Les libéraux ont toujours soutenu que la vie politique française devra tôt ou tard se mettre à l’heure du libéralisme[1], car aucun pays ne peut se dire libre avec des taux records de dépenses publiques (57 %du PIB) de prélèvements obligatoires (48%) de dette publique (130%), et encore moins avec le contrôle de l’information, de l’éducation, de la vie privée. Edouad Philippe a doublement raison : nous sommes sur la voie de la servitude, et il faut une rupture avec le despotisme et le populisme.
Nous devons cependant lui reprocher une erreur et formuler un doute. L’erreur est grave : il affirme que Hayek l’a fait « glisser vers la droite ». Mais quelle droite : Giscard, Chirac, Balladur, Sarkozy, Macron, Rachida Dati ? Les libéraux ont fait le constat : la droite française n’a fait que du socialisme ou de la sociale-démocratie depuis 1944. Alors peut naître un doute : ne revêt-il pas les habits de la droite pour capter les suffrages d’électeurs tentés par un vote Le Pen (vote de rejet de Macron et de la gauche qui le soutient – de Bone à Séjourné- ou plus simplement des abstentionnistes qui n’ont pas encore identifié un candidat, qui en 2027 proposerait une offre politique de totale rupture, revenant à l’Etat minimal, à la libre entreprise, au libre échange et à la privatisation d’un secteur public inefficace et ruineux alors qu’il concerne des domaines décisifs comme l’éducation, la santé, le logement, les transports, la culture, etc. Mais ce doute est peut-être inspiré par le pessimisme ou notre mauvaise foi. On verra Renaissance et Edouard Philippe à l’œuvre.
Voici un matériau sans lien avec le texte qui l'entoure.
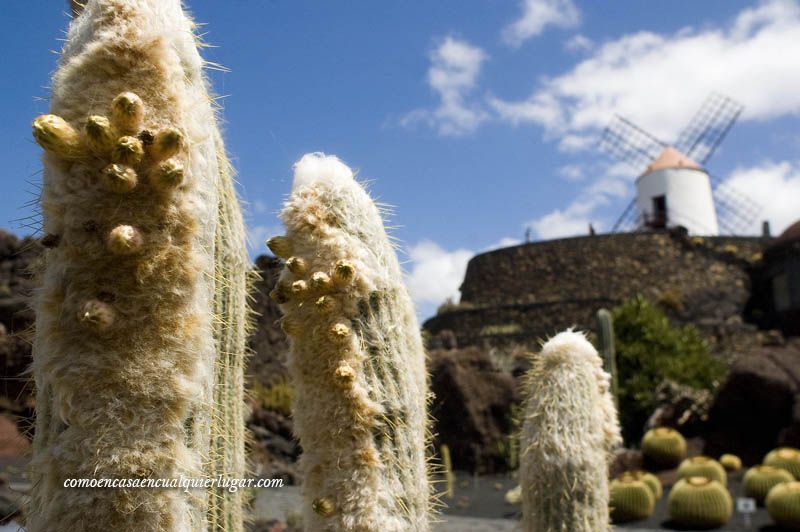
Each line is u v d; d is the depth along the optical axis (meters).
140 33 1.82
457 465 21.42
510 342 28.59
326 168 2.81
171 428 1.75
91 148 1.74
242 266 2.96
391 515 2.54
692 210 36.41
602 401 4.43
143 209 1.75
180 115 1.83
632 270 30.41
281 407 19.86
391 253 2.85
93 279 1.72
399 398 2.65
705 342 24.42
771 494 12.80
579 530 4.05
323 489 2.55
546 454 4.15
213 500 2.58
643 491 13.68
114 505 1.66
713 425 19.41
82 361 1.69
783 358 18.78
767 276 29.38
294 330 2.63
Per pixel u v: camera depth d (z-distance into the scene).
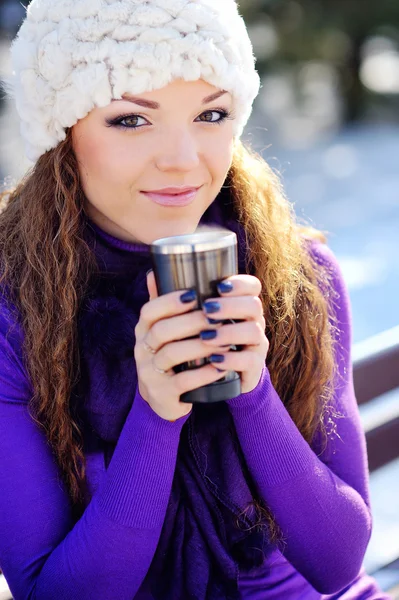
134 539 1.43
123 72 1.48
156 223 1.58
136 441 1.43
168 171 1.54
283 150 14.27
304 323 1.81
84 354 1.62
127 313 1.63
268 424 1.53
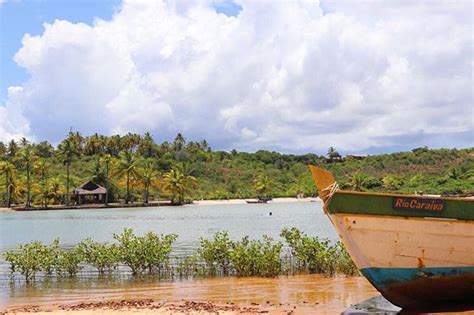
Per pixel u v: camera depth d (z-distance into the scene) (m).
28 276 20.97
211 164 144.38
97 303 15.77
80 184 116.12
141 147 145.88
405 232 13.12
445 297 13.80
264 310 14.16
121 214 84.94
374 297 15.70
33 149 118.00
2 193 112.69
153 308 14.61
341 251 20.78
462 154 117.62
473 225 13.23
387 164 118.44
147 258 21.08
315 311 14.01
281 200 128.00
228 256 20.86
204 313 13.88
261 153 154.00
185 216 75.50
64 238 43.06
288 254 24.44
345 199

[1] Cela a failli se faire avec Giscard (1974) Chirac (1986 et 1995) et Fillon (2017) mais chaque fois les « hommes providentiels ont trahi l’électorat libéral (sauf Fillon liquidé par une justice expéditive). Georges Pompidou avait aussi déclaré « Il faut cesser d’emmerder les Français », critiquant le dirigisme, ennemi naturel du libéralisme.